Structure of the O75 subunit (15). The O75 subunit is made of four sugars: GlcNAc, N-acetylglucosamine; Rha, rhamnose; Gal, galactose; and Man, mannose (side-chain sugar).

FIG. 2

Diagram of construction of chromosomal mutants. Genes deleted or mutated are indicated.
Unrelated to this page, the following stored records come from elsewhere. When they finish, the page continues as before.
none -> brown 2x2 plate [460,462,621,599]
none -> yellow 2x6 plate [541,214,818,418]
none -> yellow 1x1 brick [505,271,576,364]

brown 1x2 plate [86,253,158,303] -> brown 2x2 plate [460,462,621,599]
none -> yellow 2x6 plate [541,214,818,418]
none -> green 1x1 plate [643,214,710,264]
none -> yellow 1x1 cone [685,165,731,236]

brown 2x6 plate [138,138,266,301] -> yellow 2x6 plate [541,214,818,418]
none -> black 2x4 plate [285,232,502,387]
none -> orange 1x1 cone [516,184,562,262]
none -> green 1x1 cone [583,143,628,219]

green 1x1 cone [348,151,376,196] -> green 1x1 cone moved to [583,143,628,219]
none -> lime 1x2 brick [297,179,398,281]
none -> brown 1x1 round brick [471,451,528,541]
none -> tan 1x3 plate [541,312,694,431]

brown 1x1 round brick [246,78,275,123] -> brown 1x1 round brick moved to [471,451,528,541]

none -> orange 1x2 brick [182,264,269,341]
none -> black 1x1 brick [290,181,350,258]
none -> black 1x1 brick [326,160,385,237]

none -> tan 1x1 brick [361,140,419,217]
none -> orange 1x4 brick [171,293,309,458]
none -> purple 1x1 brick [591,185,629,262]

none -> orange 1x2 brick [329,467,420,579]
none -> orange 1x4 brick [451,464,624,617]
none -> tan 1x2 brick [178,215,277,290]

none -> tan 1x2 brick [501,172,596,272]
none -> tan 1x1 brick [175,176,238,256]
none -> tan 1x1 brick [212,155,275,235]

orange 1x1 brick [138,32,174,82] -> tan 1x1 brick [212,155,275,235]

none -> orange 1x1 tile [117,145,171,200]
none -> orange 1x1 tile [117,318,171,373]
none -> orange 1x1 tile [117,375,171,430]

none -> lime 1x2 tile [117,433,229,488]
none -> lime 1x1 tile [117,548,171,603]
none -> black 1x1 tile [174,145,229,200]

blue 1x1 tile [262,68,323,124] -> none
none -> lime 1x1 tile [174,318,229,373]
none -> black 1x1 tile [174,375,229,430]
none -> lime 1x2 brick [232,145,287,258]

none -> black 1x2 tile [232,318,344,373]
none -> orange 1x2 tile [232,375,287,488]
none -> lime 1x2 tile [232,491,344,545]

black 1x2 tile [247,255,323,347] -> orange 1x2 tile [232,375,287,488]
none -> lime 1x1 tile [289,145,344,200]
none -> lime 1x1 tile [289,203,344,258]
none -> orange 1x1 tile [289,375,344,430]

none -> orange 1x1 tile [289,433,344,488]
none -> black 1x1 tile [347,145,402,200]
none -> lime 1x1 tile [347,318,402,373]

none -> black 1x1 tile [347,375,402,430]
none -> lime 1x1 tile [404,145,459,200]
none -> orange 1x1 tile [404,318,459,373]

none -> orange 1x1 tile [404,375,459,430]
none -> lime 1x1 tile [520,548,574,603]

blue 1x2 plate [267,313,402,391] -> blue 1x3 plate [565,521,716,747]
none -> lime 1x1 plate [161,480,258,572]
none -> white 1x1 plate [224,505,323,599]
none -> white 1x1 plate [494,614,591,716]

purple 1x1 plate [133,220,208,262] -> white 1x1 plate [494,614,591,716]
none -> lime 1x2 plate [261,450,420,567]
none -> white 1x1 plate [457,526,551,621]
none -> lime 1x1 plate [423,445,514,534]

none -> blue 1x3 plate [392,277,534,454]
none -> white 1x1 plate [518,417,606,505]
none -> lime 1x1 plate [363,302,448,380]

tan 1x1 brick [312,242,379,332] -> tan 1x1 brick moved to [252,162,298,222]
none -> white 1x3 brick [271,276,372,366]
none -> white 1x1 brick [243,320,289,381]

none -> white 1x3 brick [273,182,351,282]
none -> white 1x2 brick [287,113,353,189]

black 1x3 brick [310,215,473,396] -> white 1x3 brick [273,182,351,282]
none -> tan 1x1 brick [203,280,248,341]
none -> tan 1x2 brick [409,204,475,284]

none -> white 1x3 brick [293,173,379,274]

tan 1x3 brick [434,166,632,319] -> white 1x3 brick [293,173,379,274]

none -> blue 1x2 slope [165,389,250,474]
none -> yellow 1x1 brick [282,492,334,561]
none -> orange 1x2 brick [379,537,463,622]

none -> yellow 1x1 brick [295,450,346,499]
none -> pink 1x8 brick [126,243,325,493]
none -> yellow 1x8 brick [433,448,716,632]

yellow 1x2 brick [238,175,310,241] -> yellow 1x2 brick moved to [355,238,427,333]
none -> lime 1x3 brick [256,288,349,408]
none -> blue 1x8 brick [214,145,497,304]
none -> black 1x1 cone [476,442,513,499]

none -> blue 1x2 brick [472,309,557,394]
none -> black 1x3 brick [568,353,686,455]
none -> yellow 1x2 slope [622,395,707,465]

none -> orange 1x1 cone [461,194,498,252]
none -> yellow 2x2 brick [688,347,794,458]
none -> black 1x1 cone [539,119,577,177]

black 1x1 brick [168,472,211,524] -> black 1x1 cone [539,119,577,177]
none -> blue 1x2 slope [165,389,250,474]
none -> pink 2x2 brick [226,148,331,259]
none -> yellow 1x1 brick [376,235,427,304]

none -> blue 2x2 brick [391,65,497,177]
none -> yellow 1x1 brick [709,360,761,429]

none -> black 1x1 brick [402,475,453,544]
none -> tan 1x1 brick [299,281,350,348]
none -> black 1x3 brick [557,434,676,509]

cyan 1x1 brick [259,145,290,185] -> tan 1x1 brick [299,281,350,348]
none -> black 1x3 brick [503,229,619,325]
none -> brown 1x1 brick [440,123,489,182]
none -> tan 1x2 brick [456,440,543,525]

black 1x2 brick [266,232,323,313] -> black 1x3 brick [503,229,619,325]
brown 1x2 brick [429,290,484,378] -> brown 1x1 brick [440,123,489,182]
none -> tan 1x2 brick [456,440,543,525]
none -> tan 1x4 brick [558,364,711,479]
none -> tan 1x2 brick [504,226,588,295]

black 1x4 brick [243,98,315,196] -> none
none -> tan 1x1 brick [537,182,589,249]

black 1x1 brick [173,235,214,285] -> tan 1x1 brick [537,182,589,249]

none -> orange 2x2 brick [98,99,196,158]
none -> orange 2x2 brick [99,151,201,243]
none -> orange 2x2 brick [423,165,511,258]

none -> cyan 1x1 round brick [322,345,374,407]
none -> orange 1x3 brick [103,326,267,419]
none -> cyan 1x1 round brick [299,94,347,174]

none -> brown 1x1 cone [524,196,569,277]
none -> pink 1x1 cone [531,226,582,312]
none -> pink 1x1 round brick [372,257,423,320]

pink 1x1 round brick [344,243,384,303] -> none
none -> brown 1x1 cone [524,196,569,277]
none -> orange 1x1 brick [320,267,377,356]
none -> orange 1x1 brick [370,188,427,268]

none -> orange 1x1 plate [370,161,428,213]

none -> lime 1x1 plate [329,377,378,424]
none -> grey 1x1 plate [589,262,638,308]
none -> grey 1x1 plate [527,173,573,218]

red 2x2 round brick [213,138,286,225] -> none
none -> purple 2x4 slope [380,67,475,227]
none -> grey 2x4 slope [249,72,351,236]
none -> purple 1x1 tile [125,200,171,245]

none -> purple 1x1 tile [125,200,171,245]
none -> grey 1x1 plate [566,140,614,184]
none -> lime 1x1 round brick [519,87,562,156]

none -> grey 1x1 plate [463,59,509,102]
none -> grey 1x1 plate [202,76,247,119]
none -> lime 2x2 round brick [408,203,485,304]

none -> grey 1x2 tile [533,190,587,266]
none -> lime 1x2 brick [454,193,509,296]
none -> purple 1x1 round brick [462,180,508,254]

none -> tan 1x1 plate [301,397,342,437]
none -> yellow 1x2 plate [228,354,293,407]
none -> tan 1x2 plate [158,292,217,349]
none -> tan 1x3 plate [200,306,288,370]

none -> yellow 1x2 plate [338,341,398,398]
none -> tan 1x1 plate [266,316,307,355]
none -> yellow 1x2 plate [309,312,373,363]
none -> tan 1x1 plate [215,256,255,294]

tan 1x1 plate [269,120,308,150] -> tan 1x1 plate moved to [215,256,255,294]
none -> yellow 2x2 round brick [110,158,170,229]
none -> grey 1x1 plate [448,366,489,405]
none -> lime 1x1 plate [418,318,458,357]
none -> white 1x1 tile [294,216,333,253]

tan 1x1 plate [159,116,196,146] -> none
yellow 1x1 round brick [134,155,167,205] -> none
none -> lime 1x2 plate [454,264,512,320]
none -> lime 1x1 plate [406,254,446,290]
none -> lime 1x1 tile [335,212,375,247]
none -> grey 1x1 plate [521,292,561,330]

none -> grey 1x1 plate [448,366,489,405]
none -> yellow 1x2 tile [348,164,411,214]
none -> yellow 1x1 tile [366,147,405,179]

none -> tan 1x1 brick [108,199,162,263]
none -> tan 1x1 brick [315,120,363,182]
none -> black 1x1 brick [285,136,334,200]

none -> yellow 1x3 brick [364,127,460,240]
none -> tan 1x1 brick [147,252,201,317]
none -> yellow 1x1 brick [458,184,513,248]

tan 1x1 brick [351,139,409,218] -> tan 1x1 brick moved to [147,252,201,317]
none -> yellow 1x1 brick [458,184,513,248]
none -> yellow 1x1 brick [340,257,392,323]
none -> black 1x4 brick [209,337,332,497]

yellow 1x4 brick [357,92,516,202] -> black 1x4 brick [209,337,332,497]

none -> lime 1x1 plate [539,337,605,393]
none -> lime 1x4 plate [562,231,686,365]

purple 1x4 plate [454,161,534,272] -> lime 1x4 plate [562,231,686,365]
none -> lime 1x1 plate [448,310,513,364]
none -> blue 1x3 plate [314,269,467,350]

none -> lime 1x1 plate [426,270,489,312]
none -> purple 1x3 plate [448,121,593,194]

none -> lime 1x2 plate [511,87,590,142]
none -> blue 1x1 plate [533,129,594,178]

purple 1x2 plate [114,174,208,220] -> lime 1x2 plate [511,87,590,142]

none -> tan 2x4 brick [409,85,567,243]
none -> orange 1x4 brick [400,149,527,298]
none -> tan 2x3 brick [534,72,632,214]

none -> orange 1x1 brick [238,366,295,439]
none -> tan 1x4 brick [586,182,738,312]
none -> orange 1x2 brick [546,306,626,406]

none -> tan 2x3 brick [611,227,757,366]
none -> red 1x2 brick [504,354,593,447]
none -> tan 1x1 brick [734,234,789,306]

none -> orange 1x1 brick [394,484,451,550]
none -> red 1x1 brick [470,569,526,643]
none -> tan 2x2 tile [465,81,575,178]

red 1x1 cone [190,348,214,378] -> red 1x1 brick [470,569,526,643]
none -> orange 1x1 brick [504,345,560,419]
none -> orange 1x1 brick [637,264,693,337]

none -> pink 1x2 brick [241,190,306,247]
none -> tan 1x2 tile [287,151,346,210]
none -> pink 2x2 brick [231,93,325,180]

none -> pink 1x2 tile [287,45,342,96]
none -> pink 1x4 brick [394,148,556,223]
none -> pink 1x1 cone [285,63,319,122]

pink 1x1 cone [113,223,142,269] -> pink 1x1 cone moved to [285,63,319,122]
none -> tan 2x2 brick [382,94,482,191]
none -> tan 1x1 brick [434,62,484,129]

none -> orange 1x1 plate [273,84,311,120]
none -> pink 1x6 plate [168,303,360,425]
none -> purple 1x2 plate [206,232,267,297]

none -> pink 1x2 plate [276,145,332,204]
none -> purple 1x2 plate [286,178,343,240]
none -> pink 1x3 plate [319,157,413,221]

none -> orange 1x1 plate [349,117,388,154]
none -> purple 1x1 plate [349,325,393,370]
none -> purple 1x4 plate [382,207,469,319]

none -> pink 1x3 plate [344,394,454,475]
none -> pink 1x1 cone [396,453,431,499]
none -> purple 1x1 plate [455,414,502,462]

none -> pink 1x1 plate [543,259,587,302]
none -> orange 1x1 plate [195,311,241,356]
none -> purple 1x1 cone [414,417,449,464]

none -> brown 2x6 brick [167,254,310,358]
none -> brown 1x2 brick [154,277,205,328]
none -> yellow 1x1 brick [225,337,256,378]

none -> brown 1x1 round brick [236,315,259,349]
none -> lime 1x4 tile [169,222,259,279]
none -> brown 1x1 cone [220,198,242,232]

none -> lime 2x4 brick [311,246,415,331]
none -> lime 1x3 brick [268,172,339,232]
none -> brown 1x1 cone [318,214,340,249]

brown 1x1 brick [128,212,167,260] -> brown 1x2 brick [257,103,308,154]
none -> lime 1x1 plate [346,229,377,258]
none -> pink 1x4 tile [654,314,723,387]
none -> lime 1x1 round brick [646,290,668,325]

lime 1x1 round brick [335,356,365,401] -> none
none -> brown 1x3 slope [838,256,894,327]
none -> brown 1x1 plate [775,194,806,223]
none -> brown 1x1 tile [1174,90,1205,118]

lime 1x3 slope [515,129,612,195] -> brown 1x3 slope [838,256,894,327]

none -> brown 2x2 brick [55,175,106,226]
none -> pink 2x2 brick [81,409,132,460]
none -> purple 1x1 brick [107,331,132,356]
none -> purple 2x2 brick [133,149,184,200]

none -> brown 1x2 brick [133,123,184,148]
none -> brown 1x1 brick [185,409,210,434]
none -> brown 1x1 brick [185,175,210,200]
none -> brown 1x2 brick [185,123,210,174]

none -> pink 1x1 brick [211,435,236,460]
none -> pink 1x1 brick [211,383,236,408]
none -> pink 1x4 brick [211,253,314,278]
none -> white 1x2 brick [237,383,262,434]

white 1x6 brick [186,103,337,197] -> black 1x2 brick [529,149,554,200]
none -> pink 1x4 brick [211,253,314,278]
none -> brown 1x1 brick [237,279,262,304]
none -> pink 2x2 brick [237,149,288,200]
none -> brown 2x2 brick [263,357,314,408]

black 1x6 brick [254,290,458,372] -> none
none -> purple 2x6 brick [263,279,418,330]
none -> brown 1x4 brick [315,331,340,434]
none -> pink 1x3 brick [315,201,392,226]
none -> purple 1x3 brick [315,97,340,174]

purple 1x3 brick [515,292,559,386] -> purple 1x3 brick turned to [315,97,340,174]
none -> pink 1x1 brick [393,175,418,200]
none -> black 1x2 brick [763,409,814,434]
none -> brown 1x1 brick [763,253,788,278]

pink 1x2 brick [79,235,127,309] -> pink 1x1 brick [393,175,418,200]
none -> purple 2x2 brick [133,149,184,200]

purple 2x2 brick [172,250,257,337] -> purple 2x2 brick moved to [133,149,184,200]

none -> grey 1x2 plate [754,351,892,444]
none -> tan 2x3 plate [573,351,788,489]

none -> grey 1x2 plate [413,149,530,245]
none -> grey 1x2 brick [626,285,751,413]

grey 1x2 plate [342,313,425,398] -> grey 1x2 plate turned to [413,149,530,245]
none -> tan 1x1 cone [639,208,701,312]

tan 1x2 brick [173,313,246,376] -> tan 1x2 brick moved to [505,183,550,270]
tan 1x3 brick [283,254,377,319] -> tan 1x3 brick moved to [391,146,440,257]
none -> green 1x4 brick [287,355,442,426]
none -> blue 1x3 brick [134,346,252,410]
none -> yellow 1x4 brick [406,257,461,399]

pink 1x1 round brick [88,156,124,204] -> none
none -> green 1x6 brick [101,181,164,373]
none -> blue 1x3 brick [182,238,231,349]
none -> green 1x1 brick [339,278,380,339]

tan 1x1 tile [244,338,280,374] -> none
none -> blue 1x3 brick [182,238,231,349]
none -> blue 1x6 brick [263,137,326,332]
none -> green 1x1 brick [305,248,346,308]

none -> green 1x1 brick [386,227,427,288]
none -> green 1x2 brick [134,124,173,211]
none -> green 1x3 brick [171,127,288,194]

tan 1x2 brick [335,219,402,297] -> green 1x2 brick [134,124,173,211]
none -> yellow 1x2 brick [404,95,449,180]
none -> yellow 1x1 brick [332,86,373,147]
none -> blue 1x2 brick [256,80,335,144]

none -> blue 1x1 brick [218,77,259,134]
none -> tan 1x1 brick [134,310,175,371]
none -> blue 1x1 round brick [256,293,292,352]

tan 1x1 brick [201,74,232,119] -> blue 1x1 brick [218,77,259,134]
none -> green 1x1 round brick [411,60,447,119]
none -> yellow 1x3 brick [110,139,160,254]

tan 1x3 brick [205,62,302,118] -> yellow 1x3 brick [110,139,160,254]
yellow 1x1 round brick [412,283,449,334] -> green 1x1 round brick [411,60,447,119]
Only relevant restriction sites are included: A, SalI; C, ClaI; D, NdeI; E, EcoRV; H, HpaI; K, KpnI; M, MunI; N, NruI; P, PstI; and S, SnaBI. Plasmids are described in Table 2. Crossed lines denote recombination.

FIG. 3

Visualization of LPSs of GR-12, mutants, and complemented mutants. (A) SDS-PAGE. Lanes: 1, GR-12 (wild type); 2, SMB213 (kfiC mutant); 3, SMB122 (rol mutant); 4, SMB122(pRAB10); 5, SMB43 (rfbKM mutant); 6, SMB43(pSMB109); 7, SMB20 (rfbD mutant); 8, SMB20(pGH1610); 9, SMB316 (kfiC-rfbD double mutant). (B) Tricine-SDS buffer system. Lanes: 10 and 13, GR-12; 11, SMB20 (rfbD mutant); 12, SMB43 (rfbKM mutant).

FIG. 4

Analysis of outer membrane protein profiles of GR-12 and mutants. A 5-μl sample of each strain was loaded in each lane. Lanes: 1, protein standard (from top: molecular weight of 94,000 [94K], 67K, 43K, 30K, and 20.1K); 2, GR-12 (wild type); 3, SMB122 (rol mutant); 4, SMB43 (rfbKM mutant); 5, SMB20 (rfbD mutant); 6, SMB213 (kfiC mutant); 7, SMB316 (kfiC-rfbD mutant).

FIG. 5

Serum assays of wild-type strain GR-12 and mutants in 80% serum (A) or 80% heat-inactivated serum (B) with an inoculum of 3 × 10⁵ CFU/ml. The assays were performed for 3 h; samples were taken in duplicate at the start and at each hour. The graphs are a result of at least two different assays for each strain. Results are shown as percent viability. Error bars indicate standard deviations.

FIG. 6

Serum assays (80% serum) of GR-12 and O75⁻, K5⁻, and O75⁻ K5⁻ mutants at an inoculum of 3 × 10⁷ CFU/ml. The assays were performed for 3 h. Samples were taken in duplicate at the start and at each hour. The graph is a result of at least two different assays for each strain. Results are shown as percent viability. Error bars indicate standard deviations.

FIG. 7

Serum assays (80% serum) with 10 mM EGTA plus MgCl₂ of GR-12 and O75⁻, K5⁻, and O75⁻ K5⁻ mutants at an inoculum of 3 × 10⁵ CFU/ml. The assays were performed for 3 h. Samples were taken in duplicate at time zero and at each hour. A control assay was performed with 80% heat-inactivated serum plus EGTA and the double mutant (SMB316). The graph is a result of at least two different assays for each strain. Results are shown as percent viability. Error bars indicate standard deviations.

FIG. 8

Serum assays (80% serum) of GR-12 and each complemented mutant at an inoculum of 3 × 10⁵ CFU/ml. The assays were performed for 3 h. Samples were taken in duplicate at time zero and at each hour. The graph is a result of at least two different assays for each strain. Results are shown as percent viability. Error bars indicate standard deviations.